DO THIS
List every line of the items below that contains the string "instances". Case counts.

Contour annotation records
▼

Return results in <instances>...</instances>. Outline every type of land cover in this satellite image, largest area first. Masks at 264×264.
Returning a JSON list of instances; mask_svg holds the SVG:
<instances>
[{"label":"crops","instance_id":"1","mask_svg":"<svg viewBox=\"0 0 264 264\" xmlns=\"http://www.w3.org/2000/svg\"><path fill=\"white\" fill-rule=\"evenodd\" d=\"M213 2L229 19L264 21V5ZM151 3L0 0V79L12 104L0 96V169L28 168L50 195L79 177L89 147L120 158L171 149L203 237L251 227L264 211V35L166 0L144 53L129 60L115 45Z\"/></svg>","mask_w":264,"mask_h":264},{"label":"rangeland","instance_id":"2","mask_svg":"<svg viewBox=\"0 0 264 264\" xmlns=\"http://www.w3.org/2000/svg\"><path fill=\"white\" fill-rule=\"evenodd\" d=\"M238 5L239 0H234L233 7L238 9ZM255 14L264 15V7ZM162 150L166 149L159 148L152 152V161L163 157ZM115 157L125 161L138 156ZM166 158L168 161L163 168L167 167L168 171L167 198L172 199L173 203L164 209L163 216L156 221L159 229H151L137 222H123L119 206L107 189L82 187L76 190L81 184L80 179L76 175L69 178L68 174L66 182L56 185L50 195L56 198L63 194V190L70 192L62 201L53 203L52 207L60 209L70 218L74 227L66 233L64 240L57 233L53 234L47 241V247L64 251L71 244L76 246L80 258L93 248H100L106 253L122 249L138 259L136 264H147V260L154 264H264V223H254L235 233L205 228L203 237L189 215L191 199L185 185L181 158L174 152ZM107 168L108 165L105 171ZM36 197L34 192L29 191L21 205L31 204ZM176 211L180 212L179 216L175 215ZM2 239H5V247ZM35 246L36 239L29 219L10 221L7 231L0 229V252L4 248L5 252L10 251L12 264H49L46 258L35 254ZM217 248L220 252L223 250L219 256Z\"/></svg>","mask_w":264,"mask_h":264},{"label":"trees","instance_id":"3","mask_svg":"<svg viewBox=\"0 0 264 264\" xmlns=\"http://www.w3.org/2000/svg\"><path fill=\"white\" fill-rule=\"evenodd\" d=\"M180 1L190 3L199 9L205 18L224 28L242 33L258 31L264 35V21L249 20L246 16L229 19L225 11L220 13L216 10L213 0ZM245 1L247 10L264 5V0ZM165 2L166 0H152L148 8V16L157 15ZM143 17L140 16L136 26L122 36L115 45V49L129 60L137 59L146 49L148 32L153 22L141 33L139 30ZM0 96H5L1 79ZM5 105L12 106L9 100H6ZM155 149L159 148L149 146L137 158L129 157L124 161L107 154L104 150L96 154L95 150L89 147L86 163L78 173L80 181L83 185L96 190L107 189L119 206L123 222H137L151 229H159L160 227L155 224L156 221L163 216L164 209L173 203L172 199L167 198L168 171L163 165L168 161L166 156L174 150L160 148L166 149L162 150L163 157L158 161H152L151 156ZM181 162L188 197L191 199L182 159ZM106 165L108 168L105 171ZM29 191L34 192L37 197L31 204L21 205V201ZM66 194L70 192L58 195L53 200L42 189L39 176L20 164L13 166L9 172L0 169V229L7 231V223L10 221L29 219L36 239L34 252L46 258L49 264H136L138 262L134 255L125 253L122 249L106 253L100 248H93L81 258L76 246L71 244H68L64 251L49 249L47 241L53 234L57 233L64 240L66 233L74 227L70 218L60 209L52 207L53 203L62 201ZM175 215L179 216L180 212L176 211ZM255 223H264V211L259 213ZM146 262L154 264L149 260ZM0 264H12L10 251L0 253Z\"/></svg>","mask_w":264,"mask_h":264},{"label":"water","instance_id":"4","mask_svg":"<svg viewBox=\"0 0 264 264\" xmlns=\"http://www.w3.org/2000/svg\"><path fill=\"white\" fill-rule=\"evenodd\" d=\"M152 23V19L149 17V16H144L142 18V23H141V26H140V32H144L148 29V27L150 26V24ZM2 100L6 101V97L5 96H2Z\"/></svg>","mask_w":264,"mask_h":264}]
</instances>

▲

ANSWER BELOW
Return results in <instances>...</instances>. Outline every type of land cover in this satellite image, largest area first. Masks at 264×264.
Returning a JSON list of instances; mask_svg holds the SVG:
<instances>
</instances>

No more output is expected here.